Review of Certain High Cost per Utilizer Drugs
The bill contains a version of the controversial drug pricing proposal that had been included in Governor Baker’s prior budget proposals. The bill directs the Center for Health Information Analysis (CHIA) to determine “the average annual gross cost per utilizer of each drug approved during the preceding 5 calendar years by the U.S. Food and Drug Administration.” Where CHIA identifies an average gross cost per utilizer above $50,000 per year, it will “refer the drug to [HPC] for review.”
The bill then sets up a review process run by HPC. First, HPC may require manufacturers to “disclose to [HPC] within a reasonable time information relating to the manufacturer’s pricing of that drug,” including information regarding wholesale acquisition costs and research and development expenditures. Then, HPC will “identify a proposed value for a prescribed drug.”
If the HPC then determines that “the manufacturer’s pricing of the drug is potentially unreasonable or excessive in relation to the [HPC]’s proposed value,” it may request additional price-related information from the manufacturer, as well as from patients, providers, provider organizations, and insurers.
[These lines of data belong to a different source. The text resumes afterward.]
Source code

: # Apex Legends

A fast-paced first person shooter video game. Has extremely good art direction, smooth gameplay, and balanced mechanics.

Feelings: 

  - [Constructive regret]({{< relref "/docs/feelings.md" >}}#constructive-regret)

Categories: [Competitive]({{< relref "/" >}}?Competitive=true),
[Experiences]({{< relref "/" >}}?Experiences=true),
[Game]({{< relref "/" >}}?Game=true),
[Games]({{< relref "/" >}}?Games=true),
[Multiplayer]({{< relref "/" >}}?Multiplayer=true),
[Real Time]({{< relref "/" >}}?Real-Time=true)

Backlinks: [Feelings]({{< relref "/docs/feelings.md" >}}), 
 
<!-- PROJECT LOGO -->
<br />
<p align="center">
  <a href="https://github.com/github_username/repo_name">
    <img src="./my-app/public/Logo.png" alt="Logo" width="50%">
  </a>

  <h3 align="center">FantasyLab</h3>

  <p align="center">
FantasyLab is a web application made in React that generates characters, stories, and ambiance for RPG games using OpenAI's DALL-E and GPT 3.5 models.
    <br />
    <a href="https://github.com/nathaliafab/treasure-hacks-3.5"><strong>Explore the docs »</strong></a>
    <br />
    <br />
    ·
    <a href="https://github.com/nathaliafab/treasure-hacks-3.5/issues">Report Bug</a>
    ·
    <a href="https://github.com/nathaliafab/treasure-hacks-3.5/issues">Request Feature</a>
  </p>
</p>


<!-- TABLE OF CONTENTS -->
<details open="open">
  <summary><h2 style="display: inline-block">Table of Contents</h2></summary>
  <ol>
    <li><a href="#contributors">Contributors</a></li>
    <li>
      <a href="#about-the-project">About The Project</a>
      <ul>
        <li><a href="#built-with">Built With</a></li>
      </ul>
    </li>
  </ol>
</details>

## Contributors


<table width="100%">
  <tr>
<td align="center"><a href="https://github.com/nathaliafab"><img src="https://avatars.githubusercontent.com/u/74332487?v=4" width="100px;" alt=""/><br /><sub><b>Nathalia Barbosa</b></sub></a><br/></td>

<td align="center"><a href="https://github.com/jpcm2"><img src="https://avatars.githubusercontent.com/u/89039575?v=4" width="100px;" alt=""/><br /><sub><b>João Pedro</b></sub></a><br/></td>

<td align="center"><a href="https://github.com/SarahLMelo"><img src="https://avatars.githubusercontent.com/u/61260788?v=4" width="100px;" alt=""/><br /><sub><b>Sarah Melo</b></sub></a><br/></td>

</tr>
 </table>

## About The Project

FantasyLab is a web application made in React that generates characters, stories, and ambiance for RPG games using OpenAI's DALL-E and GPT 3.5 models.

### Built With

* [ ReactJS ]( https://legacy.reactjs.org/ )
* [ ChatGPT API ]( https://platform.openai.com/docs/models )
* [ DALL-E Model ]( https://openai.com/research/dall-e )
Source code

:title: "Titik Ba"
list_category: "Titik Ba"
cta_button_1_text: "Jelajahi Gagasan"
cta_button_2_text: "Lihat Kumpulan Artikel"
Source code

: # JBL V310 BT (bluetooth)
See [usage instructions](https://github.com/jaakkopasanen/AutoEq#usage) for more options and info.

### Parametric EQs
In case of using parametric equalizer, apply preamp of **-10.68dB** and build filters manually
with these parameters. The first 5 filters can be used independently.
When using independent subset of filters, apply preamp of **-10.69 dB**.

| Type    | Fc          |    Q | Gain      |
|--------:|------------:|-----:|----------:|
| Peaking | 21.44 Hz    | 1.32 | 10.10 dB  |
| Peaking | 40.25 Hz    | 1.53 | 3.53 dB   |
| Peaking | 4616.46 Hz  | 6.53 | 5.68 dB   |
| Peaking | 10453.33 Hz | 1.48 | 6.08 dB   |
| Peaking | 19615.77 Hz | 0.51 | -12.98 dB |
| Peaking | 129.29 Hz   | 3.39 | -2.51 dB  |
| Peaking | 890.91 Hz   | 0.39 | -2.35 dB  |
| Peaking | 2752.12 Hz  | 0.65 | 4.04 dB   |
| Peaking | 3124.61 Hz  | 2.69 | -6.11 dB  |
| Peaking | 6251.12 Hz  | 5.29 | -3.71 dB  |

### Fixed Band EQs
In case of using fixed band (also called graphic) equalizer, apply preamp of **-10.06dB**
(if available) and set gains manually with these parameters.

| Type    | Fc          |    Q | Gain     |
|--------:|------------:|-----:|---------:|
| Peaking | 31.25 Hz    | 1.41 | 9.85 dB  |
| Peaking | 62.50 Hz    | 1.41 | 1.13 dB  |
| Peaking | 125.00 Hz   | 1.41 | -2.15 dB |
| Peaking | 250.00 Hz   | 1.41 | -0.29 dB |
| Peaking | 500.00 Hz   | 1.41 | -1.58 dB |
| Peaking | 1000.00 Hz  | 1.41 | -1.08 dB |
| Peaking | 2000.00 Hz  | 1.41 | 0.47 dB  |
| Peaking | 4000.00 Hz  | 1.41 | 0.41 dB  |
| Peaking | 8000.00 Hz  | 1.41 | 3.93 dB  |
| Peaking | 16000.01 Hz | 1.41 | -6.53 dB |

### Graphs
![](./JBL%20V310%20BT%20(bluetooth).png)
HPC will then issue a decision regarding whether the “pricing of the drug is unreasonable or excessive.”
The bill does not specify a clear penalty when this occurs, though it is possible that the bill intends for an “unreasonable or excessive” price to be treated as an unfair or deceptive trade practice pursuant to G.L. c. 93A. An earlier budget proposal had contemplated that, when an “excessive price” was identified, the matter would be referred to the Attorney General for investigation under G.L. c. 93A. The bill does not contain that specific provision, though the Attorney General would likely argue that specific language conferring authority to investigate “excessive prices” is not necessary under G.L. c. 93A.
Penalties for Drug Price Increases
The bill attempts to prohibit “excessive price increases” for prescription drugs, defined as increases beyond the sum of the CPI for Greater Boston plus two percent. An “increase” would be defined with reference to “the price of a drug as of October 1, 2019” or, for drugs introduced after October 1, 2019, the time that a drug is first marketed in Massachusetts. “Price” itself would be defined as “the wholesale acquisition cost of a drug, per unit.”
An “excessive” increase would be punished by a penalty of “80 per cent of the excessive price increase for each unit.” The penalty would be administered by the Department of Revenue.
Pharmacy Benefit Managers
The bill will create a new insurance statute – GL. c. 175N – covering pharmacy benefit managers, which will be defined as any entity “that administers […] pharmacy benefit services for prescription drugs and devices on behalf of health benefit plan sponsors.” Under G.L. c. 175N, a pharmacy benefit manager will be required to register with the Division of Insurance and “submit data and reporting information to [CHIA] including information associated with discounts, retained rebates, and earned margins on payments to pharmacy providers on behalf of health plans.” Pharmacy benefit managers would be subject to oversight and examination by the Division of Insurance in much the same way as an insurer.